For an isothermal, reversible expansion or compression, we can use the ideal gas law, PV = nRT, where P is the pressure, V is the volume, n is the number of moles of gas, R is the ideal gas constant, and T is the temperature.
In this case, since the gas sample is at a constant temperature (275 K), the equation becomes P₁V₁ = nRT. We can rearrange it to find n, the number of moles of gas: n = P₁V₁ / RT.
Given:
V₁ = 3.64 L (initial volume)
P₁ = 2.68 atm (initial pressure)
T = 275 K (temperature)
R = 0.0821 L·atm/(mol·K) (ideal gas constant)
First, calculate the number of moles, n:
n = (P₁V₁) / (RT)
= (2.68 atm)(3.64 L) / (0.0821 L·atm/(mol·K))(275 K)
= 0.3598 mol
For an isothermal, reversible expansion, the work is given by the equation:
W = -nRT·ln(V₂/V₁)
V₁ = 3.64 L (initial volume)
V₂ = 7.04 L (final volume)
n = 0.3598 mol (number of moles)
R = 0.0821 L·atm/(mol·K) (ideal gas constant)
T = 275 K (temperature)
Now, substitute these values into the equation to calculate the work, W:
W = -0.3598 mol · (0.0821 L·atm/(mol·K)) · ln(7.04 L/3.64 L)

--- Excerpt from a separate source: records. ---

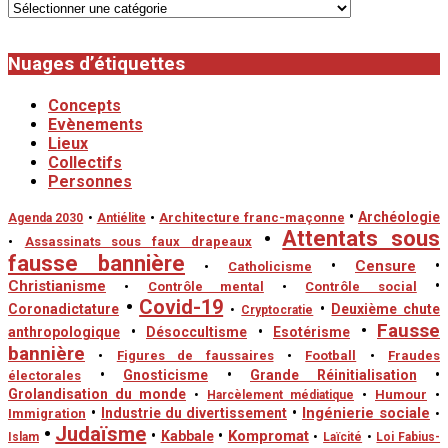
Catégories
Nuages d’étiquettes
Concepts
Evènements
Lieux
Collectifs
Personnes
•
Archéologie
•
Architecture franc-maçonne
Agenda 2030
•
Antiélite
•
Attentats sous
•
Assassinats sous faux drapeaux
fausse bannière
•
Censure
•
•
Catholicisme
Christianisme
•
•
Contrôle mental
•
Contrôle social
•
Covid-19
Coronadictature
•
Deuxième chute
•
Cryptocratie
•
Fausse
anthropologique
•
Désoccultisme
•
Esotérisme
bannière
•
Figures de faussaires
•
Football
•
Fraudes
•
Gnosticisme
•
Grande Réinitialisation
•
électorales
Grolandisation du monde
•
Humour
•
•
Harcèlement médiatique
•
Ingénierie sociale
•
Industrie du divertissement
Immigration
•
•
Judaïsme
•
Kompromat
•
Kabbale
Islam
•
Laïcité
•
Loi Fabius-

Calculating the natural logarithm and doing the calculation:
W ≈ -0.3598 mol · (0.0821 L·atm/(mol·K)) · ln(1.93)
W ≈ -0.3598 mol · (0.0821 L·atm/(mol·K)) · 0.65775
W ≈ -0.019 L·atm · (0.243 L·atm/(mol·K))
W ≈ -0.0046 L·atm²/mol·K
To convert L·atm²/mol·K to joules (J):
1 L·atm = 101.3 J
1 K = 1 J
W ≈ -0.0046 L·atm²/mol·K · (101.3 J/L·atm) · (1 J)
W ≈ -0.465 J
The work for Path A is approximately -0.465 J.